From BELFAST TELEGRAPH January 25th, 2000


However, pressure is growing for faster and more fundamental change. In the Republic, new legislation came into force last year outlawing direct and indirect discrimination on seven grounds, including gender, marital status, family status and sexual orientation. An Equal Status Bill becomes law this year and will outlaw discrimination in the provision of services.

A new Equality Authority has been allocated a budget of around £3m to monitor and investigate discrimination. An economic and employment boom has created greater opportunities for those who want to work full-time or develop a career. Legislation has been updated and extended in Northern Ireland too and equality and inclusion are touchstones of the Good Friday Agreement.

It established a Human Rights Commission and places a legal duty upon public bodies to promote equality of opportunity. This will be monitored by a new Equality Commission which brings together four organisations responsible for fighting religious and political discrimination, racial discrimination, sex discrimination and discrimination against the disabled.

It will report to an equality unit in the office of the First Minister. The economic context is also changing here as areas traditionally associated with male employment, including the security forces and manufacturing, shrink and jobs increase in the service sector.

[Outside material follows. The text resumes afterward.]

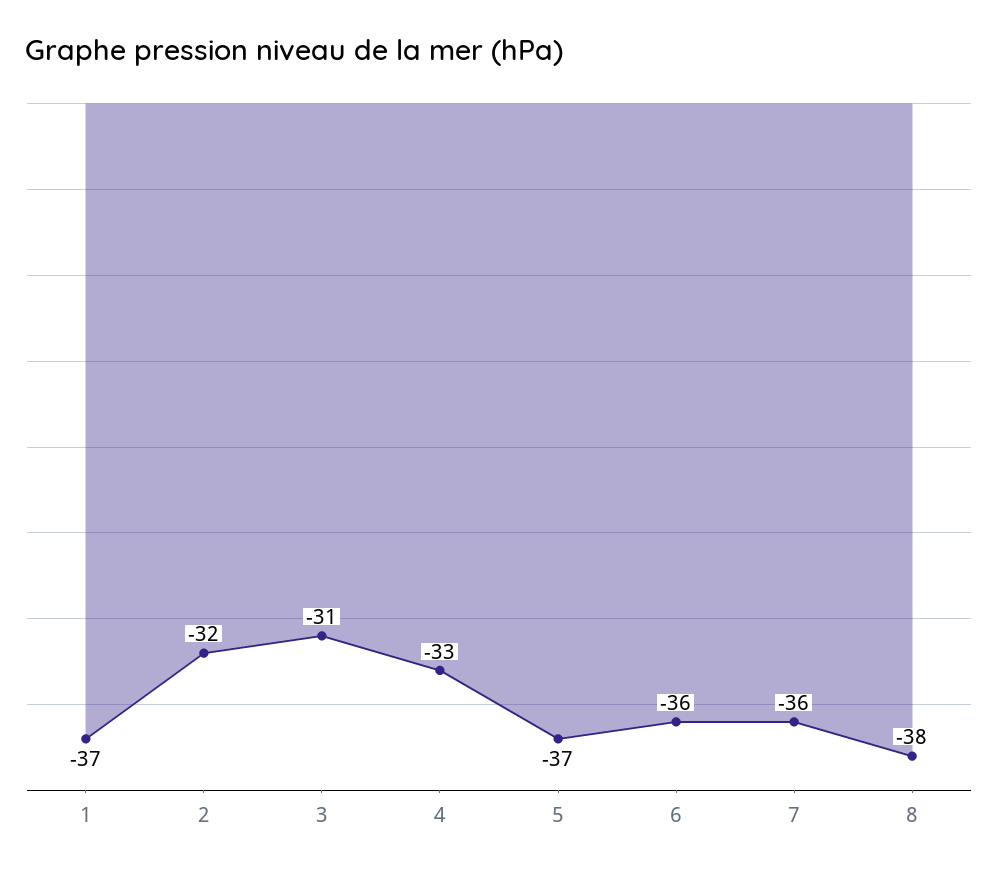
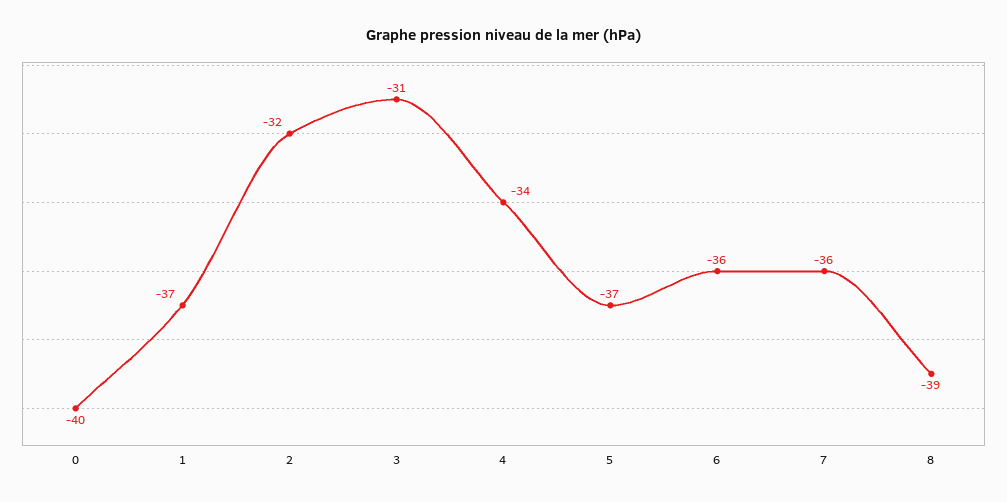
4: -33 -> -34
8: -38 -> -39
0: none -> -40

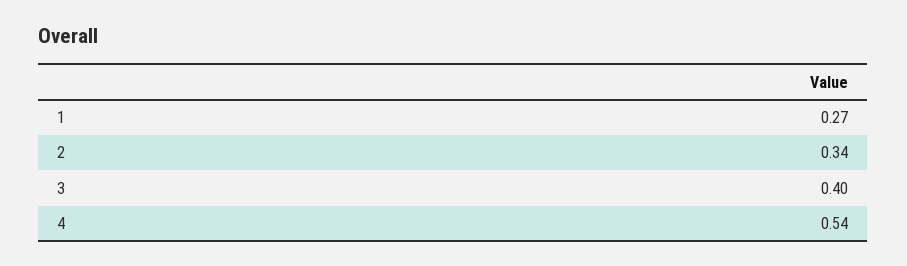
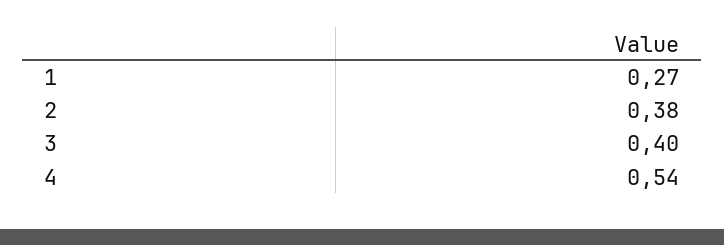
2: 0.34 -> 0.38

The 'knowledge-based' economy will favour the best educational achievers. In theory the economic and political climate on both sides of the border has never been so favourable and offers society its greatest opportunity to achieve a level playing field for women and men both in public affairs, the workplace and the home. Colin Coulter, a sociology lecturer at the National University of Ireland in Maynooth, is the author of the latest study of society here.

In Contemporary Northern Ireland Society he claims: "The position of women within contemporary Northern Irish society remains an essentially subaltern one and the propensity to marginalise or exclude women represents one of the fundamental shortcomings of most coverage of affairs in the six counties."

"The cause of progress demands the promotion of a political culture thatwill take seriously the particular interests and inclinations of women."